In all this, our community has formed a solid bond. We’re all in this together. People are reaching out to strangers. Donations of food, supplies, money are pouring into evacuation centers. Our newsroom has been well taken care of as people send food in every day for our hardworking crew. Friends are opening their homes to those who have no home to stay in. My aunt lost her home as her neighborhood was wiped out. My friends with a one-year-old left home with only the clothes on their back, returning to mere ashes. At least 10 of my high school classmates have lost homes, and several very generous people from our class have worked tirelessly to gather money and supplies for them. One of these classmates who lost their home is a fire captain, and he’s continuing to save other people’s homes even though his home is gone.

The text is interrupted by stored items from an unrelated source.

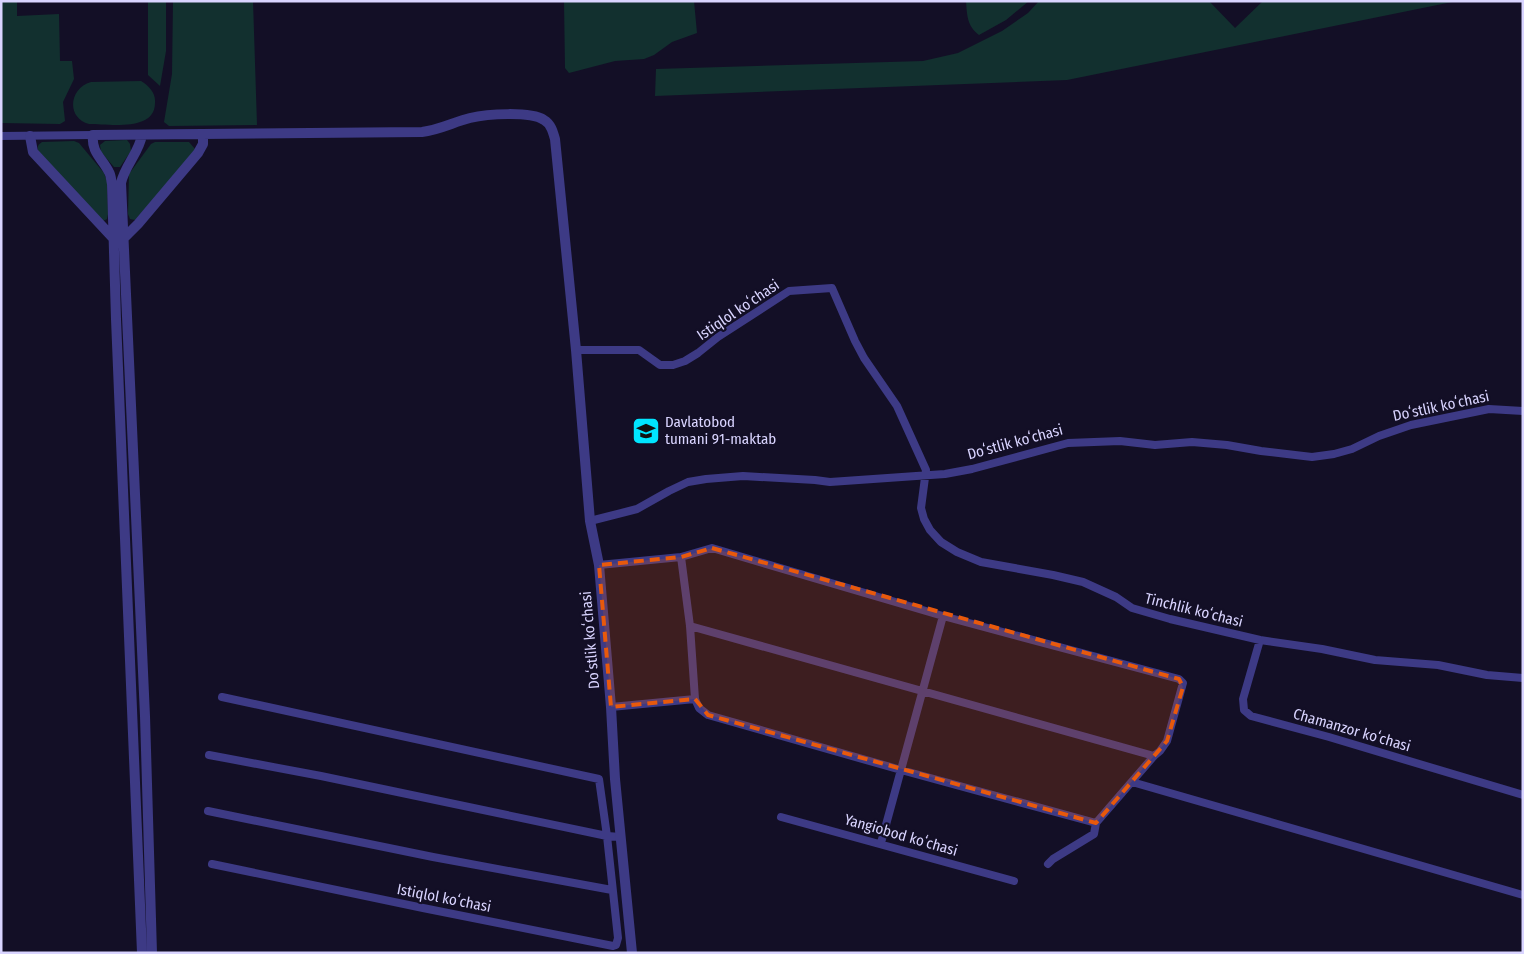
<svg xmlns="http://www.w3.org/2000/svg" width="1524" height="954" font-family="'Fira Sans Condensed',sans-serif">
	<rect width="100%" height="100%" fill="#130f26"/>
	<path fill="#12302f" d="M 1,1 L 17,1 L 17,16 L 59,14 L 60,61 L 72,61 L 74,79 L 63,102 L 65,121 L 60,124 L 1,123 Z
		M 148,1 L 166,1 L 166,51 L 160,86 L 148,75 Z
		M 173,1 L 253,1 L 257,125 L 169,126 L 164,122 L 172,74 Z
		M 564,1 L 694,1 L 697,33 L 672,42 L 654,55 L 644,59 L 615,61 L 569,73 L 565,68 Z
		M 966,1 L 1029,1 L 1006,20 L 979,35 C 967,26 967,15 966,1 Z
		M 1039,1 L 1209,1 L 1235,28 L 1263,1 L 1457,1 L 1067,80 L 655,96 L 656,69 L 923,61 L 958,53 L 1002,31 L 1028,13 Z
		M 141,81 C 149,86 156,93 155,103 C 155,132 108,124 89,124 C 66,118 69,88 91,82 Z
		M 127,140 L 130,144 L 131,151 L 120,167 L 114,167 L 101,152 L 100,145 L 105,141 Z
		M 74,141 L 79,143 L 104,173 L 107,181 L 108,214 L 107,219 L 103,221 L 39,153 C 37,148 37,145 42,142 Z
		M 155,142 L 189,142 L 195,149 L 193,154 L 135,220 L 130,219 L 128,214 L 129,174 L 151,144 Z"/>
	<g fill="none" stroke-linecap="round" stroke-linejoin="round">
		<path stroke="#3d3a85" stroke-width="8" d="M 1,136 L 93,135
			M 576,350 L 639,350 L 660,365 L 673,365 L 685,361 L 698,353 L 718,337 L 789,291 L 832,288 L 855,341 L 864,358 L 897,406 L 926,470 L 921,508 L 924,519 L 930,530 L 941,542 L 957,552 L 981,562 L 1053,575 L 1083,582 L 1116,597 L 1132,608 L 1170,619 L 1260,640 L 1322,649 L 1375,660 L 1438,665 L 1487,675 L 1523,678
			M 590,521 L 637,509 L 669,491 L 688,482 L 706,479 L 743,476 L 815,480 L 830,482 L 945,474 L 972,469 L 1068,443 L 1120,441 L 1155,445 L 1192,442 L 1227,445 L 1261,451 L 1312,457 L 1334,454 L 1352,449 L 1379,436 L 1411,425 L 1489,409 L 1523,411
			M 681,557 L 690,626 L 695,699
			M 599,565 L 681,557 L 712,548 L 943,616 L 1179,679 L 1183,683 L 1167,741 L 1160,751 L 1154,756 L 1096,823 L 901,770 L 708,715 L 699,708 L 695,699 L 611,707
			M 690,626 L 1154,756
			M 1260,640 L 1243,699 L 1244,710 L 1251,716 L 1329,737 L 1523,795
			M 209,755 L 321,776 L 607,836 L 599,779 L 222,697
			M 1132,782 L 1523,895
			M 208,811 L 433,857 L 612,890
			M 781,817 L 1014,881
			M 881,843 L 943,616
			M 212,864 L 423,908 L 613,946 L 616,945 L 618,938 L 607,836 L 621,837
			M 1048,864 L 1053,859 L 1094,834 L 1096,823"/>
		<path stroke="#3d3a85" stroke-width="10" d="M 142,135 C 139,153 125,165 121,183 L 145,716 L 152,953
			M 30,136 L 33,152 L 114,239
			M 124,238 L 138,224 L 198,153 L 203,144 L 203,134
			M 142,953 L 116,319 L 112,184 C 111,180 111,175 109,172 C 102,158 91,152 93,135 L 422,132 C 439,130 454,122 470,118 C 487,114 530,111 544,120 C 551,124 553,132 555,139 L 576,350 L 590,521 L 599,565 L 611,707 L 615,779 L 632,953"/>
	</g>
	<path fill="#e8590c" fill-opacity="0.2" stroke="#e8590c" stroke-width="4" stroke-dasharray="10 6" stroke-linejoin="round" d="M 712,548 L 1179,679 L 1183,687 L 1167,741 L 1096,823 L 708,715 L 695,699 L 611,707 L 599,565 L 681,557 Z"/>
	<defs>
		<g id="school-square" transform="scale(1.4375)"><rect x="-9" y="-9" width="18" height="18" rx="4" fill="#00e5ff" stroke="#130f26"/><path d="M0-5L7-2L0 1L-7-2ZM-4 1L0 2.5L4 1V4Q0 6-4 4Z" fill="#111"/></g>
	</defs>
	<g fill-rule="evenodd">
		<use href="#school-square" x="646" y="431"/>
	</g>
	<g text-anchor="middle" stroke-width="4.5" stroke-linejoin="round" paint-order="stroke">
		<g font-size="15" fill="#d9d4ff" stroke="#130f26">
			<text transform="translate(738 310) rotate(-34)" y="5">Istiqlol koʻchasi</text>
			<text transform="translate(1441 406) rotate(-12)" y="5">Doʻstlik koʻchasi</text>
			<text transform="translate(1015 442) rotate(-15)" y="5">Doʻstlik koʻchasi</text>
			<text transform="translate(1194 610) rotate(14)" y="5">Tinchlik koʻchasi</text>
			<text transform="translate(590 640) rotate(-95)" y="5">Doʻstlik koʻchasi</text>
			<text transform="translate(1352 730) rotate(16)" y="5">Chamanzor koʻchasi</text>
			<text transform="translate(901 835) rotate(16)" y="5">Yangiobod koʻchasi</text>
			<text transform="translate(444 898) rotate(11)" y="5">Istiqlol koʻchasi</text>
		</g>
		<g font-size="15" fill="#d9d4ff" stroke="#130f26" text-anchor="start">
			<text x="665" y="427">Davlatobod<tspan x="665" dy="17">tumani 91-maktab</tspan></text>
		</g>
	</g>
	<rect width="1524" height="954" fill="none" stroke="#d9d4ff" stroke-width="5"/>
</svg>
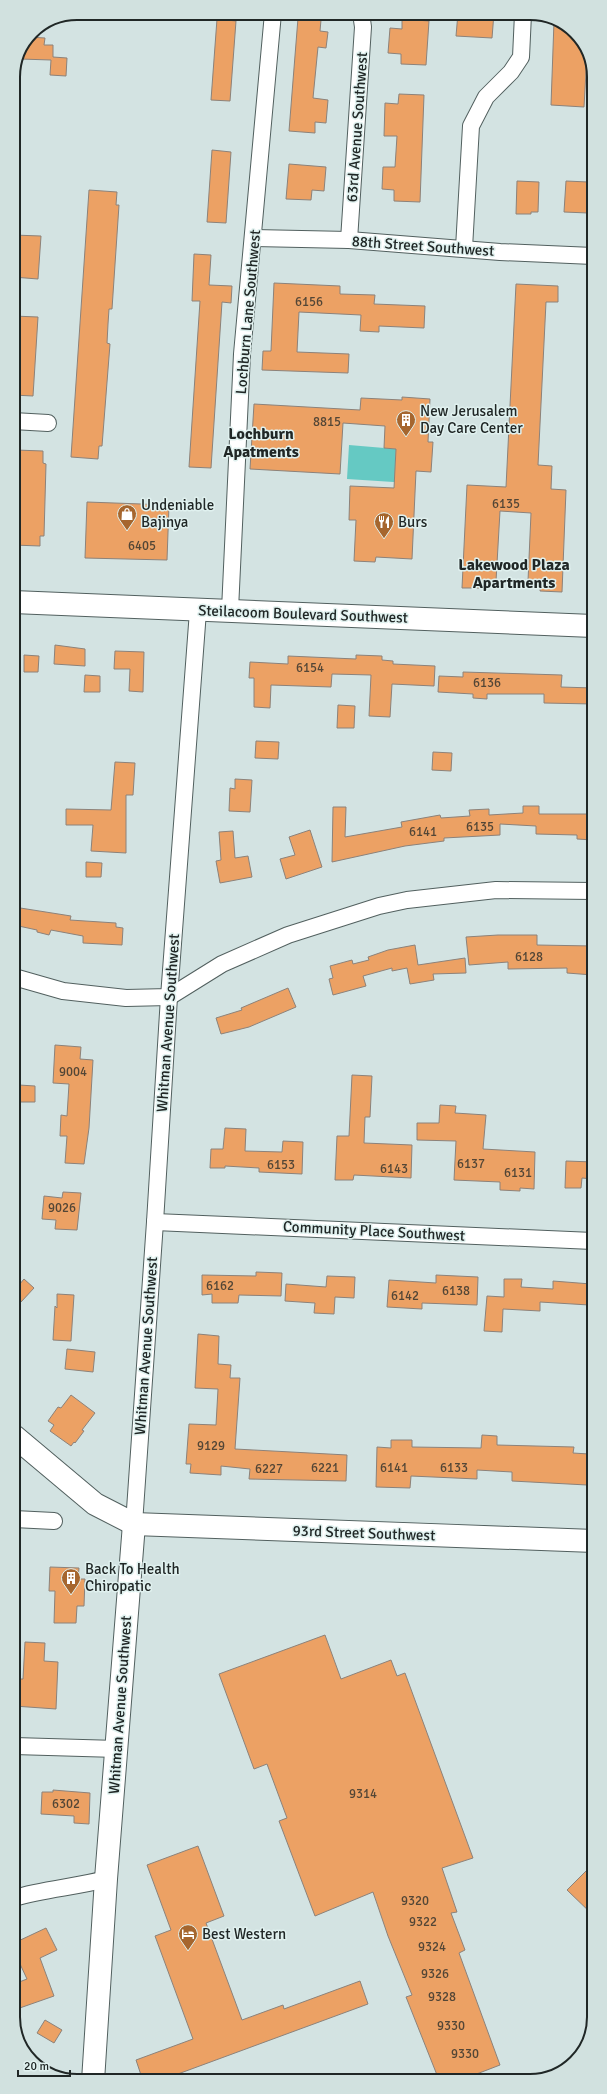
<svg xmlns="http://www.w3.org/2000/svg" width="607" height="2094" viewBox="0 0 607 2094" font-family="Signika,sans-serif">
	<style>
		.green { fill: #65c9c3 }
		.building { fill: #eca164; stroke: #8c827a }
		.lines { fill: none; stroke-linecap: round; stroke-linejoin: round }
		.street-casing { stroke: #52605f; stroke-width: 18 }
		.secondary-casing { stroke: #52605f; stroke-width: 24 }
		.street { stroke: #fff; stroke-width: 16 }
		.secondary { stroke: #fff; stroke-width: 22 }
		.labels { text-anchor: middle; stroke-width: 3; stroke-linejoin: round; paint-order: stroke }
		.number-label { font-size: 13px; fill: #534636 }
		.street-label { font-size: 15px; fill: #202726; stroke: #e0f1ef }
		.poi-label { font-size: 15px; fill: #202726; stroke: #e0f1ef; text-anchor: start }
		.neighbourhood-label { font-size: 16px; font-weight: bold; fill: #202726; stroke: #e0f1ef }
		.rim { fill: none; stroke: #202726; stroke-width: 2 }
	</style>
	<rect width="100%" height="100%" fill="#d3e3e2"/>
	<polygon class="green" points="349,445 396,449 395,470 409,471 409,483 347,479"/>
	<g class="building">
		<polygon points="458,13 494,13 492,38 456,36"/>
		<polygon points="298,18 321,20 320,31 328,32 326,48 318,47 313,98 328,100 326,123 315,122 315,133 289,131"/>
		<polygon points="217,19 236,21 230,101 211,100"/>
		<polygon points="402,19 429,21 426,65 401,64 401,54 388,53 390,28 402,29"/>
		<polygon points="554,21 572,29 587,54 584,107 551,105"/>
		<polygon points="29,37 45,38 44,45 53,45 53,57 67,58 66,76 50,75 51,60 20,59"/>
		<polygon points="399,94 424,95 420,202 394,201 394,190 382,189 383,167 395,167 397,136 384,136 385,103 398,104"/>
		<polygon points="212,150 231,152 226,223 207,222"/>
		<polygon points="289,164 326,167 324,191 312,190 311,200 286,199"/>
		<polygon points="517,181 539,182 538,212 531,212 531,214 516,214"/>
		<polygon points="566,181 588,182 588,213 564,212"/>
		<polygon points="89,190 117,192 116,205 119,205 112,309 109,309 108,324 107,343 110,344 102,446 99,446 98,459 71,457"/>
		<polygon points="13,235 41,236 38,279 13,277"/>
		<polygon points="194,254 211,255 209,285 232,286 231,303 222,302 211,468 189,467 200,301 192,301"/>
		<polygon points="274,283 340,286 340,294 375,295 374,304 425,306 424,328 379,326 379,332 360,331 361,315 299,312 297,352 349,354 348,373 262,370 263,351 271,351"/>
		<polygon points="516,284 558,286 558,302 546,302 538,465 552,466 551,489 566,490 562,592 540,591 541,581 528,581 531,513 500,511 496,581 484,580 484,588 462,588 467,485 506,487"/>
		<polygon points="13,316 38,317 33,396 13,395"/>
		<polygon points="402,397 430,399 428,442 433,442 431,472 416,471 412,559 376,557 375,562 354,561 356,520 349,520 350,486 394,488 396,449 384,448 385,426 343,423 340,474 250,469 254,404 360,410 361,398 402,400"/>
		<polygon points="16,450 43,451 43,463 46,464 44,536 40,536 40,546 13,545"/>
		<polygon points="87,502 169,505 167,560 85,558"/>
		<polygon points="55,645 85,649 85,666 54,664"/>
		<polygon points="115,651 144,652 143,692 129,691 130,669 114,669"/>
		<polygon points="24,655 39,656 38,672 24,672"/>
		<polygon points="356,655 382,656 382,660 393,661 393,664 435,666 434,686 392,684 390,717 369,716 371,675 332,674 331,687 271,685 270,708 254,707 254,678 249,678 250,662 288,664 288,656 356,659"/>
		<polygon points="463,672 562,675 561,687 593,688 593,704 544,703 544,694 487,694 487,699 473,698 473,694 438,692 439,676 463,677"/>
		<polygon points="85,675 100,676 100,692 84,692"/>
		<polygon points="338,705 355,706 354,728 337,728"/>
		<polygon points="256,741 279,742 278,759 255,758"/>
		<polygon points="433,752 452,753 451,771 432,770"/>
		<polygon points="115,762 135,763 133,795 126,795 126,853 91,851 93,825 66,825 66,809 111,810"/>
		<polygon points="235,779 252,780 250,812 229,811 230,788 235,789"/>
		<polygon points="523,806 539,806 539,814 593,814 593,840 577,839 577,835 536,834 536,826 500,824 500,835 444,838 444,841 405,846 332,862 333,807 346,807 345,837 402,827 401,822 440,815 441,818 470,816 469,810 489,809 489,815 523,813"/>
		<polygon points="310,830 322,867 286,879 280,859 295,855 289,837"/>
		<polygon points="233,831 235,858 248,856 252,877 220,883 216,861 221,860 219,832"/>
		<polygon points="86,862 102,863 101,877 86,877"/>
		<polygon points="14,907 71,916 70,920 116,923 116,927 123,928 122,945 83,943 83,936 51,930 49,935 37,932 37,930 14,925"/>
		<polygon points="498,935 537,935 537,945 593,946 593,975 567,973 567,968 508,969 508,962 469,965 466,937"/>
		<polygon points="415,945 418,965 465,958 466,973 433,974 434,980 410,984 407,968 392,971 392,968 363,976 366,986 333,995 329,979 333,978 330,966 352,960 353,964 369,960 368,957 388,950"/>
		<polygon points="288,988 296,1007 249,1027 221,1034 216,1018 242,1010 241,1008"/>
		<polygon points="55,1045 81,1047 80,1059 93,1060 89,1128 84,1164 65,1163 67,1136 60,1136 61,1115 67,1116 69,1084 53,1083"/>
		<polygon points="352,1075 372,1076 370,1117 365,1117 364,1143 412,1145 411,1178 354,1175 353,1180 335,1180 337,1136 349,1136"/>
		<polygon points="19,1085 35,1086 35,1102 19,1102"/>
		<polygon points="440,1105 456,1106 455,1113 486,1115 483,1149 535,1152 534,1189 520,1188 520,1191 500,1190 500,1182 454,1180 456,1141 417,1140 417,1123 439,1123"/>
		<polygon points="225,1128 246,1129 245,1151 282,1152 283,1141 303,1142 302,1174 259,1172 259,1168 225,1166 225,1168 210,1168 211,1149 223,1149"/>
		<polygon points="566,1161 593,1162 593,1179 582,1178 581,1188 565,1188"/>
		<polygon points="63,1192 81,1193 77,1230 55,1229 56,1220 42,1219 44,1196 62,1198"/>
		<polygon points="256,1272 282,1273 281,1296 239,1295 238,1303 212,1303 212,1294 202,1295 202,1275 256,1276"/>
		<polygon points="436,1275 478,1277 477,1305 422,1303 422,1309 387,1307 389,1280 436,1283"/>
		<polygon points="327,1276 355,1277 354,1298 335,1297 334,1314 314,1313 315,1303 285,1301 286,1284 326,1287"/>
		<polygon points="24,1279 34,1288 21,1302 14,1296 14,1291"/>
		<polygon points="504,1279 522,1279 521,1287 553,1289 553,1281 591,1284 589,1305 540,1302 540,1311 503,1309 502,1332 484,1331 487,1296 504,1297"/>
		<polygon points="57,1294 74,1295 71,1341 53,1340 55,1306 57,1308"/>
		<polygon points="198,1334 219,1336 218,1364 231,1365 230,1378 240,1378 235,1449 347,1455 346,1481 249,1479 250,1469 221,1466 221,1475 190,1473 191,1464 186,1464 189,1424 216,1425 218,1389 195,1388"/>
		<polygon points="67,1349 95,1352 93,1372 65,1369"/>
		<polygon points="71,1395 95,1413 82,1430 84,1431 75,1443 74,1442 71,1446 50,1431 54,1425 48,1421 58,1407 61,1408"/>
		<polygon points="482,1435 497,1436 497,1445 574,1447 573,1453 589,1454 587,1485 512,1481 512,1472 477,1470 477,1479 411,1476 410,1488 376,1487 377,1447 391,1448 391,1440 412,1440 412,1447 481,1448"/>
		<polygon points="50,1567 79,1568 78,1579 85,1579 84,1606 77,1606 76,1623 54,1623 55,1591 49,1591"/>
		<polygon points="325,1635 341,1679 391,1660 397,1676 405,1673 473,1858 442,1868 457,1912 451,1913 465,1950 459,1953 500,2065 461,2080 439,2080 406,1997 412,1995 388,1936 373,1892 315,1916 279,1821 287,1818 267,1764 254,1769 219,1674"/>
		<polygon points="25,1642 45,1643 44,1661 58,1662 56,1709 14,1706 14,1679 23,1679"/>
		<polygon points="53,1790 90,1793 89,1824 74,1823 74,1816 41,1814 42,1792 53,1792"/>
		<polygon points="198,1846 224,1916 206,1923 242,2020 283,2005 284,2009 360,1981 368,2004 167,2078 168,2081 143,2081 136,2060 193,2039 155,1936 171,1930 147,1865"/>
		<polygon points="594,1863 594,1916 567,1890"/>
		<polygon points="46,1928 57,1950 40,1958 54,1996 14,2010 14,1984 27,1979 14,1951 14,1943"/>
		<polygon points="45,2020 62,2030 54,2043 37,2033"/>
	</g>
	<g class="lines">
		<g class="street-casing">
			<g id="street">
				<polyline points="254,238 349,240 500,252 593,256"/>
				<polyline points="349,240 363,27 361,13"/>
				<polyline points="464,248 471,126 486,97 511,72 521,57 523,14"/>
				<polyline points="13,421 48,423"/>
				<polyline points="230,610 242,354 273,13"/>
				<polyline points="14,977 63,991 126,998 169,997 222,964 288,935 379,906 407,900 496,890 593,891"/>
				<polyline points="155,1222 593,1241"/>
				<polyline points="14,1519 54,1521"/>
				<polyline points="134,1524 155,1222 169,997 198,611"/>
				<polyline points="14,1746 117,1749"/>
				<path d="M14,1898c30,-9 62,-11 92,-19"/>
			</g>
		</g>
		<g class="secondary-casing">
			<g id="secondary">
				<polyline points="13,602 593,626"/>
				<polyline points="14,1436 95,1504 134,1524 594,1541"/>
				<polyline points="93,2081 106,1879 134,1524"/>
			</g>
		</g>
		<use href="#street" class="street"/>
		<use href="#secondary" class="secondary"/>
	</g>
	<defs>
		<g id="building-pin" transform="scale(1)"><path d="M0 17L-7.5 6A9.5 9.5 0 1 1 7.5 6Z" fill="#a6662e" stroke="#e0f1ef"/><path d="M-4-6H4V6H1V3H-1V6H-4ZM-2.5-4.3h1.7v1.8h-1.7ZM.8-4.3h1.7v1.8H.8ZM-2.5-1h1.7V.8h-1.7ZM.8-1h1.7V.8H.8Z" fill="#fff"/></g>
		<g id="shop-pin" transform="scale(1)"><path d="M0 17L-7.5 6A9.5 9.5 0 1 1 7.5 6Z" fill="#a6662e" stroke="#e0f1ef"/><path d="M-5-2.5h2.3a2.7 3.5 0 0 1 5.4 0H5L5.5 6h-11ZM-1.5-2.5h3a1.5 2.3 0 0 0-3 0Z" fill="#fff"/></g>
		<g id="restaurant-pin" transform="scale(1)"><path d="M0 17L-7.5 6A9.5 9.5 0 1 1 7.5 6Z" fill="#a6662e" stroke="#e0f1ef"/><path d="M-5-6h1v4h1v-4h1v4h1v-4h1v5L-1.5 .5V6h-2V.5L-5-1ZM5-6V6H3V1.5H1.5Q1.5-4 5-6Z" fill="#fff"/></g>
		<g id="hotel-pin" transform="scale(1)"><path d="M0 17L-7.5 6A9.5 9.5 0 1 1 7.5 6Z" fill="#a6662e" stroke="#e0f1ef"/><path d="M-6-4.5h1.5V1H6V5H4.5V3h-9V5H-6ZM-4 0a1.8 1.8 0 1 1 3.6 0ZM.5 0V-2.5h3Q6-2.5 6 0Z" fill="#fff"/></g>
	</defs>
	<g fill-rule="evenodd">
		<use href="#building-pin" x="406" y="420"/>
		<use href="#shop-pin" x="127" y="514"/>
		<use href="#restaurant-pin" x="384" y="522"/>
		<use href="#building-pin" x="71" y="1578"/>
		<use href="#hotel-pin" x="188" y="1934"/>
	</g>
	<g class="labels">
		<g class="number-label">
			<text x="309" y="306">6156</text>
			<text x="327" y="426">8815</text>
			<text x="506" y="508">6135</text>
			<text x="142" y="550">6405</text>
			<text x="310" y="672">6154</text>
			<text x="487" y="687">6136</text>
			<text x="480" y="831">6135</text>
			<text x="423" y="836">6141</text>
			<text x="529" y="961">6128</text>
			<text x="73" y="1076">9004</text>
			<text x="471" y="1168">6137</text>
			<text x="281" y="1169">6153</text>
			<text x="394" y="1173">6143</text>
			<text x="518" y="1177">6131</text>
			<text x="62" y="1212">9026</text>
			<text x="220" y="1290">6162</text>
			<text x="456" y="1295">6138</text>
			<text x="405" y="1300">6142</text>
			<text x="211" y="1450">9129</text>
			<text x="325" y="1472">6221</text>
			<text x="394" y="1472">6141</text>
			<text x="454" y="1472">6133</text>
			<text x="269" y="1473">6227</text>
			<text x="363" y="1798">9314</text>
			<text x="66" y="1808">6302</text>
			<text x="415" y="1905">9320</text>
			<text x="423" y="1926">9322</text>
			<text x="432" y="1951">9324</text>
			<text x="435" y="1978">9326</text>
			<text x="442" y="2001">9328</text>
			<text x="451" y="2030">9330</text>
			<text x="465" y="2058">9330</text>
		</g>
		<g class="street-label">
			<text transform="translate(357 127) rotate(-86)" y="5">63rd Avenue Southwest</text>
			<text transform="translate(423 246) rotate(4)" y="5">88th Street Southwest</text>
			<text transform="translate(248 312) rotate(-85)" y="5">Lochburn Lane Southwest</text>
			<text transform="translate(303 614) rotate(2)" y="5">Steilacoom Boulevard Southwest</text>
			<text transform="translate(168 1023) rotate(-86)" y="5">Whitman Avenue Southwest</text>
			<text transform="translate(374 1231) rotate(3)" y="5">Community Place Southwest</text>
			<text transform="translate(146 1346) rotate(-86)" y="5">Whitman Avenue Southwest</text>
			<text transform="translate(364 1533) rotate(2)" y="5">93rd Street Southwest</text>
			<text transform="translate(120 1705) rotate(-86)" y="5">Whitman Avenue Southwest</text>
		</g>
		<g class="poi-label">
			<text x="420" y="416">New Jerusalem<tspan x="420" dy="17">Day Care Center</tspan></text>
			<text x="141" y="510">Undeniable<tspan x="141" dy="17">Bajinya</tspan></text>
			<text x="398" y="527">Burs</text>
			<text x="85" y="1574">Back To Health<tspan x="85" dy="17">Chiropatic</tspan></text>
			<text x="202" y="1939">Best Western</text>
		</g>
		<g class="neighbourhood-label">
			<text x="261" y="439">Lochburn<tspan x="261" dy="18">Apatments</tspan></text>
			<text x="514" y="570">Lakewood Plaza<tspan x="514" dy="18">Apartments</tspan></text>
		</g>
	</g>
	<path d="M0 0H607V2094H0ZM77 20H530A57 57 0 0 1 587 77V2017A57 57 0 0 1 530 2074H77A57 57 0 0 1 20 2017V77A57 57 0 0 1 77 20Z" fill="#d1e1df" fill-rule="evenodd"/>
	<path class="rim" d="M77 20H530A57 57 0 0 1 587 77V2017A57 57 0 0 1 530 2074H77A57 57 0 0 1 20 2017V77A57 57 0 0 1 77 20Z"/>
	<path d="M18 2070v6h52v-6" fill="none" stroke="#202726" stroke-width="2"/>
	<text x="24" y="2070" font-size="12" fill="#202726" stroke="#e0f1ef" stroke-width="3" paint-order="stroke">20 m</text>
</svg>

Me, I live in Petaluma. We’re still okay, but told to be prepared in case the fire comes this way. With the high winds expected today, it’s possible. I don’t even want to think about it. I’ve been devoted to the news while at work, and unable to detach while I’m at home. I’m praying it will end soon, trying to combat feelings of helplessness, that it’s all hopeless. I know it’s not, but when will this end? I’m trying not to be angry as the world keeps going on while our community goes up in flames. I’m trying not absorb the chaos, the desperate need, the sheer danger. What happens next for the people who have no homes? Where will people go when the evacuation centers can no longer hold them? It feels like the end of the world. It seems weird to open up the New York Times and see stories that have nothing to do with the fires here in California. Everything seems trivial while we continue to burn. Why hasn’t the president stepped in? Why aren’t there more planes fighting this in the sky? Why is the fire still burning?